In this Blog first, the concept of piping is defined by describing its origins and introducing its use in the context of mashups. Moreover, an outline of piping compared to other approaches that allow for the expression of data combination logic is drawn. After that a piping stack is presented that allows classifying existing piping-related literature. For each layer existing approaches and alternatives are described. Based on this, comprehensive approaches for piping are identified. The blog concludes with an overview of current existing tools and languages supporting the integration of data with pipes.
Concept of Piping
In computer science, piping relates to data processing pipelines that process data sequentially in successive data processing steps. The architectural style for pipelines is known as pipes and filters. Filters are individual processing steps that are chained together through pipes.
” As shown in Figure 1, the processing functionality of a filter is implemented by a component whereas a pipe links components. This means that the output of Component 1 is the input of Component 2. Components all use the same external interface. Hence, they can be composed in different ways. Connecting components to different pipes results in different pipelines. New components can be added, existing ones can be omitted, or they can be rearranged into other sequences without the need to change the components themselves.
The pipes and filters style focuses on data flows. Data flows through the filters and is processed.
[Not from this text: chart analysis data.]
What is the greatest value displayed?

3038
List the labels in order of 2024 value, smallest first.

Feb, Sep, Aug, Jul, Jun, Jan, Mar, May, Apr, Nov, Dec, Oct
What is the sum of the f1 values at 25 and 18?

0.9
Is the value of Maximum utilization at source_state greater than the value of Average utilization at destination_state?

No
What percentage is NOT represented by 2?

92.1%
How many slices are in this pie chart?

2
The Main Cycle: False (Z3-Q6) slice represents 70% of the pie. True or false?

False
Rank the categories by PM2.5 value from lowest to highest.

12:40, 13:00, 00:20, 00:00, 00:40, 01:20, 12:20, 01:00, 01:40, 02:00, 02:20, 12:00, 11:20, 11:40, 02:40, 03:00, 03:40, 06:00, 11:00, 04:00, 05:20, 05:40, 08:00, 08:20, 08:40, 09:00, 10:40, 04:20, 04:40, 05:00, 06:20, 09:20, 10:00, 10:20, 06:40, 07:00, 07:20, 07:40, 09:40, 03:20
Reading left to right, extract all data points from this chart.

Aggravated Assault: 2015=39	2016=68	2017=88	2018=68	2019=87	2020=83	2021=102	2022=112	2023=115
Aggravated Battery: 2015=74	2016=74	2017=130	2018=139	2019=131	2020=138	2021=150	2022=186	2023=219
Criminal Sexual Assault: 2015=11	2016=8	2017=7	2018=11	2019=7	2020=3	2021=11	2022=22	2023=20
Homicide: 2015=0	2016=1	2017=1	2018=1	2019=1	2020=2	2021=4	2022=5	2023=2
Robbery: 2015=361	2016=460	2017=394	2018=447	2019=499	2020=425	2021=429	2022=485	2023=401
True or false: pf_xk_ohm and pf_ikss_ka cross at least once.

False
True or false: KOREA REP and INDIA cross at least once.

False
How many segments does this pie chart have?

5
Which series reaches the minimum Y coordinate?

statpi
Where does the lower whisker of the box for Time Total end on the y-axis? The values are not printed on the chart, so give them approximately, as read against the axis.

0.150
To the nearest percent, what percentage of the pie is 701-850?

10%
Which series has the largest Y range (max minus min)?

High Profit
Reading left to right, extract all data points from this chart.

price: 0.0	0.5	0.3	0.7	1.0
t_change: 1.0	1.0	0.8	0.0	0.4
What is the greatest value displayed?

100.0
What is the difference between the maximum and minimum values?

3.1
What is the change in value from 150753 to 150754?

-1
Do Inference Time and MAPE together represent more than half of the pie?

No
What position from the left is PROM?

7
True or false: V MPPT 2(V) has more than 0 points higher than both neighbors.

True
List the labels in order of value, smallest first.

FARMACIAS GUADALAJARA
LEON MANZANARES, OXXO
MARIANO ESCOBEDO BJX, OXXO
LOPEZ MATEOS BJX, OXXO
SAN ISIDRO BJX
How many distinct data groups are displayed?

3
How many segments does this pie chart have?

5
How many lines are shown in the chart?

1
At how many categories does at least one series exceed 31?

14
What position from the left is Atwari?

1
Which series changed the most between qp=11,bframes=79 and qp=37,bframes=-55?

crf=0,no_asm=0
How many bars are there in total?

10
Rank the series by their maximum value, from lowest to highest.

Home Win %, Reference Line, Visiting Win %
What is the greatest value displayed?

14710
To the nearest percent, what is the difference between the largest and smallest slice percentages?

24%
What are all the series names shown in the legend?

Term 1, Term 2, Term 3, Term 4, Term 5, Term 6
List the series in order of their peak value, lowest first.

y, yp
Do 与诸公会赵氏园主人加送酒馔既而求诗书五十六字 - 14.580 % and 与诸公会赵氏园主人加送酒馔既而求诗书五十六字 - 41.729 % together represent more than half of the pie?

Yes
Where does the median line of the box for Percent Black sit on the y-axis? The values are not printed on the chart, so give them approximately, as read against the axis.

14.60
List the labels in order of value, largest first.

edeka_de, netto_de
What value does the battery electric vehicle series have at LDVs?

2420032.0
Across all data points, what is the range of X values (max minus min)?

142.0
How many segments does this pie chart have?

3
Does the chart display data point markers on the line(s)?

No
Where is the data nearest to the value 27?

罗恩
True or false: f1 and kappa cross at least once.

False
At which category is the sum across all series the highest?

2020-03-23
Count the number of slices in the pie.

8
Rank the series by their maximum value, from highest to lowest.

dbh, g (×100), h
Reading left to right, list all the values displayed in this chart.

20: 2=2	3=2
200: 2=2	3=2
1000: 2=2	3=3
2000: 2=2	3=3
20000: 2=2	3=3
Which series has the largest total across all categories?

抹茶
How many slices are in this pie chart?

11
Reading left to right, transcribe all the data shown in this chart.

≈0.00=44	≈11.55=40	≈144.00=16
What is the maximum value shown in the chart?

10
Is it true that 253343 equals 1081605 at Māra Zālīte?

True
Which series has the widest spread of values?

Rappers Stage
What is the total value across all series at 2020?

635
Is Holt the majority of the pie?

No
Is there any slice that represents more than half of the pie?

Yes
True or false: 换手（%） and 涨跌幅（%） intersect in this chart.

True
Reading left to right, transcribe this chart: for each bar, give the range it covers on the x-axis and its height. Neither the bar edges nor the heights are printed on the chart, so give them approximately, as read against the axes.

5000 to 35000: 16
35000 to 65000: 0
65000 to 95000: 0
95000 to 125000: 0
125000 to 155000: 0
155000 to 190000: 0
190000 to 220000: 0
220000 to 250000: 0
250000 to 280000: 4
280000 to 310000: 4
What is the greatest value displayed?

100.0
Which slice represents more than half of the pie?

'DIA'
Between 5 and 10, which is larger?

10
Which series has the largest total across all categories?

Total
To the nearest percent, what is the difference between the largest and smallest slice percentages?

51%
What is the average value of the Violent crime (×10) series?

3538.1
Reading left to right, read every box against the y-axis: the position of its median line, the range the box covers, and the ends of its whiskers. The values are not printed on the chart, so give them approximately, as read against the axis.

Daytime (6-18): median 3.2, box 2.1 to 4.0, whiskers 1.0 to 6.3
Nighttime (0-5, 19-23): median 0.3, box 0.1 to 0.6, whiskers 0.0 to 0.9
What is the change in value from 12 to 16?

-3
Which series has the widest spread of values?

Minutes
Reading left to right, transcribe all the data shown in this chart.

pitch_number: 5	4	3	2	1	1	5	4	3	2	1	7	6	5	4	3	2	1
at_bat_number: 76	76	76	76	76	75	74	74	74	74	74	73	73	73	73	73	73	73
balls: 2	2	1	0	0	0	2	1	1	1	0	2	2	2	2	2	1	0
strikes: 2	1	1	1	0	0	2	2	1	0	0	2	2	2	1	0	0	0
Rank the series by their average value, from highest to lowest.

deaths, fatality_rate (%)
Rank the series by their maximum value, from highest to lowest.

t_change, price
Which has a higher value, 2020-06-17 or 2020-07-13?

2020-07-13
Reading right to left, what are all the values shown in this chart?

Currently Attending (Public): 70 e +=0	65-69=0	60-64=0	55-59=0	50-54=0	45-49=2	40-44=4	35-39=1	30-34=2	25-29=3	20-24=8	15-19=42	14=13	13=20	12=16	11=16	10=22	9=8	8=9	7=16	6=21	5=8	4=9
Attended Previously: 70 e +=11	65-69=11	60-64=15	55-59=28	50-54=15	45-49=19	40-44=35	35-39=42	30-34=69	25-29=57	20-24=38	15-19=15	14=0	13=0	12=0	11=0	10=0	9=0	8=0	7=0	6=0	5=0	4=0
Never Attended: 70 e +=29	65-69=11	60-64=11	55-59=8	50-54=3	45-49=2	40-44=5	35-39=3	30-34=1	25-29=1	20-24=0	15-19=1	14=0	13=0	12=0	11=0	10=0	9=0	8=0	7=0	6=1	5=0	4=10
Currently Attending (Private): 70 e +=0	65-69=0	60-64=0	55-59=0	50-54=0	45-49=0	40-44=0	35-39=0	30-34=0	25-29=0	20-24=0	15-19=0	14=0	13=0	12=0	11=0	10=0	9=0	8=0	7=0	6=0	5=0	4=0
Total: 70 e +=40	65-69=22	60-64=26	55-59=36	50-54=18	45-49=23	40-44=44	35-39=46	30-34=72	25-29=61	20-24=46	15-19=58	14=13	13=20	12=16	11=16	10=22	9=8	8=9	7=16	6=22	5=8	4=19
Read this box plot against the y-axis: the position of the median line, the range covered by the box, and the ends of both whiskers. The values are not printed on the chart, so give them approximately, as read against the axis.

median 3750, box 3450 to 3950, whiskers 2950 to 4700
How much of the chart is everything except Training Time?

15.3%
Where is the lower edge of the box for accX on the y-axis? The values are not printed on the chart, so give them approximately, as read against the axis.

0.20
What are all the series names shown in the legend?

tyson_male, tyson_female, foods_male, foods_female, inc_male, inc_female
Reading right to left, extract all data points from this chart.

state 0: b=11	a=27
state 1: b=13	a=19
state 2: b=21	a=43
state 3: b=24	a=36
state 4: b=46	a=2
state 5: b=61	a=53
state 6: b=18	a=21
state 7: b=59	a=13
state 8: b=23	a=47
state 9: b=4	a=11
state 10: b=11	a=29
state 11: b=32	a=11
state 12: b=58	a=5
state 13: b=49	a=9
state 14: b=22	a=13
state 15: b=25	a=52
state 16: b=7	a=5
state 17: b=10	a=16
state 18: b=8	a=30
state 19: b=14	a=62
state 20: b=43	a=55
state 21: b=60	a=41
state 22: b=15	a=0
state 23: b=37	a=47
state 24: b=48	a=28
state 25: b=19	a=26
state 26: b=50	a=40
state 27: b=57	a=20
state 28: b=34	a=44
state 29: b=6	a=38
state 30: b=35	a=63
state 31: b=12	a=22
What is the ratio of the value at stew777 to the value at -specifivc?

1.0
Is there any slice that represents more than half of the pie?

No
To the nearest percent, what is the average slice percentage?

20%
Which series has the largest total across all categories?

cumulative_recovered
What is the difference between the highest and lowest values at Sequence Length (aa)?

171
For example after Component 1 finishes processing data and passes the outputs to Component 2, another message can already be processed by Component 1. Moreover, as Component 3 and 4 in Figure 1 illustrate, tasks can be processed in parallel which allows increasing the system throughput (Hohpe and Woolf, 2008, p. 74).
Because complex tasks can be broken down into small processing steps implemented by filters, this architectural style reduces complexity and increases flexibility. Components are decoupled and can be exchanged easily. Furthermore, components can be tested separately. Additionally, the results of processing steps or the whole processing pipeline could be cached, reused, and shared across multiple processing threads.
Drawbacks of the pipes and filters style can occur when the number of filters of a system is large. Then error handling can be difficult. Furthermore, the overhead, both for data transfer between the filters and the translation of the data from the application-internal format into the format of the piping infrastructure can be high.
The most popular example of a pipes and filters architecture are Unix shell scripts. There, the outputs of one command can serve as the input of another command by connecting both with the Unix pipe symbol (|).
1 Piping and Mashups
The pipes and filters style is applied to mashup platforms to allow for the creation of data mashups by users. Users can configure and combine data flows of data services using flow composition tools that visualize data flows. Such tools help to facilitate users to allow for user-configurable data processing (Riabov et al., 2008).
Piping in mashup tools allows users to express data combination logic. Mashup tools, such as Yahoo! Pipes and IBM Damia, were early tools to provide components which implement operations like accessing sources, filtering input data, or merging feeds. Users can link such operators visually and thus configure a sequence of data flow pipelines and ideally integrate heterogeneous Web-based resources. There are authors that compared the procedural approach of creating a pipe with an explicit definition of a query execution plan. The main advantage of the piping approach is its simplicity. Therefore mashup tools, based on the piping approach, try to allow for users with no or minor programming skills to create mashups. Here one good example is the FAST GVS (Gadget Visual Storyboard). FAST is a EU sponsored research project and focuses on building a tool that allows the visual “programming” of mashups.
In the Video you can see how piping can be used to create an operation based on predefined interfaces and web based resources. The pipe defines a screen in the FAST platform, which has an input and an output. The in- and outputs interface to other screens and multiple screens form a process. The piping operation here is only for the use of the integration of information flow between the resources (e.g. web services) and the interfaces of the screens.
Hohpe, G. and Woolf, B. (2008). Enterprise integration patterns: Designing, building, and deploying messaging solutions. The Addison-Wesley signature series. Addison-Wesley, Boston, Mass., 12. print. edition.
Riabov, A. V., Boillet, E., Feblowitz, M. D., Liu, Z., and Ranganathan, A. (2008). Wishfulsearch: interactive composition of data mashups. In WWW ’08: Proceeding of the 17thinternational conference on World Wide Web, pages 775-784. ACM.